Fingerprint of ancient seaborne raider found on Scandinavia’s oldest plank boat

A sea raiders’ boat that sank off the coast of Denmark 2,400 years ago has been hiding a fingerprint, as well as several chemical clues that are now helping researchers uncover just where these raiders came from millennia ago, a new study finds.

The vessel, known as the Hjortspring boat, is the oldest known wooden plank boat in Scandinavia, and is currently on display at the National Museum of Denmark. But its origins have long been an enigma.

About 2,400 years ago, about 80 sea raiders on an armada including this boat and three others attacked the island of Als, off the coast of what is now Denmark. But the raiders lost. In giving thanks for their victory, the people on Als sank the boat as an offering along with the attackers’ weapons and shields.

The sinking of the boat in the fourth century B.C. helped preserve it over the centuries, as water is a low-oxygen environment. After its discovery in the 1880s, the boat was later excavated from the bog of Hjortspring Mose in the 1920s (earning the ship its name).

“But at the time, we lacked the modern scientific methods that we needed to answer the mystery of where these attackers came from,” Fauvelle said in a video about the research.

Recently, the researchers decided to take a fresh look at the boat. Before it was put on display in the museum, the boat had been chemically preserved. So, the team sifted through archives and old records in multiple museums in an effort to uncover parts of the boat that had been left untouched.

Finally, they found several fragments of caulking tar and rope, including a piece of tar that had the ancient fingerprint of someone who likely helped repair the vessel, a finding that Fauvelle called “really fantastic.”

“This remarkable fingerprint provides a direct link to the ancient seafarers who used this boat,” the researchers wrote in the study, which was published on Dec. 10 in the Journal PLOS One.

A caulking fragment (left) from Hjortspring boat that shows a fingerprint, and the high-resolution x-ray tomography scan (right) of the fingerprint region. (Image credit: Photography by Erik Johansson; 3D model by Sahel Ganji; CC BY 4.0)

To study the caulking tar, the researchers used gas chromatography and mass spectrometry, techniques that examine the chemical makeup of samples. They found that the waterproof tar was a mixture of animal fat (likely tallow) and pine pitch, a sticky and stretchy substance also known as resin.

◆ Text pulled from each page
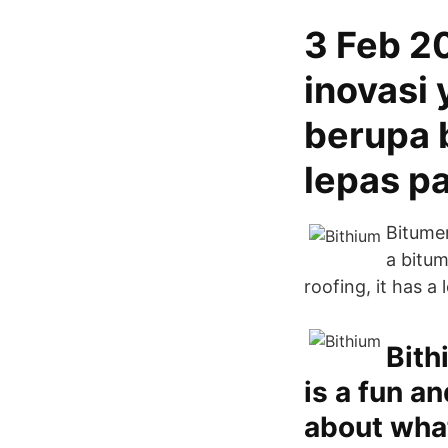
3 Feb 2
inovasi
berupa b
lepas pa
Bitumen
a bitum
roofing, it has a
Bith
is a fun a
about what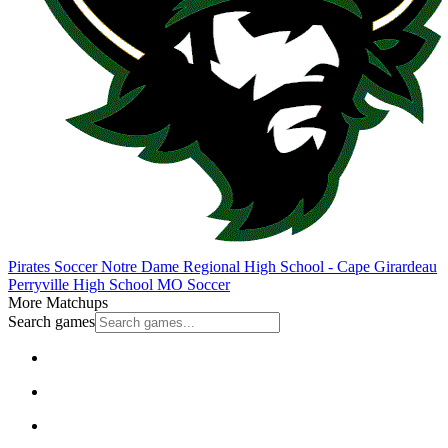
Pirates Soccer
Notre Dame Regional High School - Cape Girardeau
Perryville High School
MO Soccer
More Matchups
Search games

--

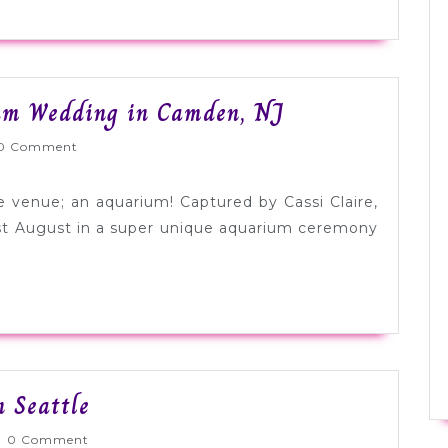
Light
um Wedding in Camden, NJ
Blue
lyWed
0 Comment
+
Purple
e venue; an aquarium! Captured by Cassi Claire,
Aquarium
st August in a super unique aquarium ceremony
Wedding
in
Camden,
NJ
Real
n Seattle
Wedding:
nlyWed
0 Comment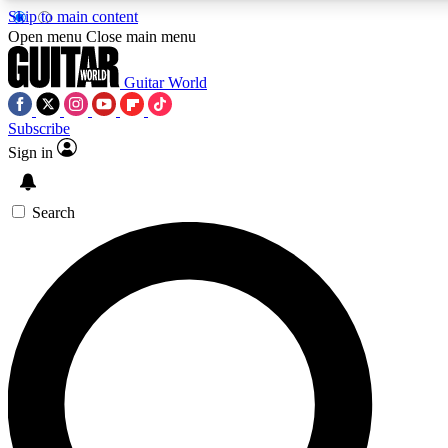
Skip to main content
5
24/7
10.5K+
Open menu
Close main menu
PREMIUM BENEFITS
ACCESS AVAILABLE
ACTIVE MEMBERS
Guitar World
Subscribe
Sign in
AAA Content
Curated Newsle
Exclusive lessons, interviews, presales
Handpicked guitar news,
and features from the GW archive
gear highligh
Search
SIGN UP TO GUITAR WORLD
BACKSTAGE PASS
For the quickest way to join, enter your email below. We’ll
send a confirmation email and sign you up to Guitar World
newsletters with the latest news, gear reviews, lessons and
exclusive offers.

◆ Request
Write out the Hjortspring boat article word for word, starting at "Fingerprint of ancient" and stopping after "weapons and shields.".

◆ Output for this task
Fingerprint of ancient seaborne raider found on Scandinavia’s oldest plank boat

A sea raiders’ boat that sank off the coast of Denmark 2,400 years ago has been hiding a fingerprint, as well as several chemical clues that are now helping researchers uncover just where these raiders came from millennia ago, a new study finds.

The vessel, known as the Hjortspring boat, is the oldest known wooden plank boat in Scandinavia, and is currently on display at the National Museum of Denmark. But its origins have long been an enigma.

About 2,400 years ago, about 80 sea raiders on an armada including this boat and three others attacked the island of Als, off the coast of what is now Denmark. But the raiders lost. In giving thanks for their victory, the people on Als sank the boat as an offering along with the attackers’ weapons and shields.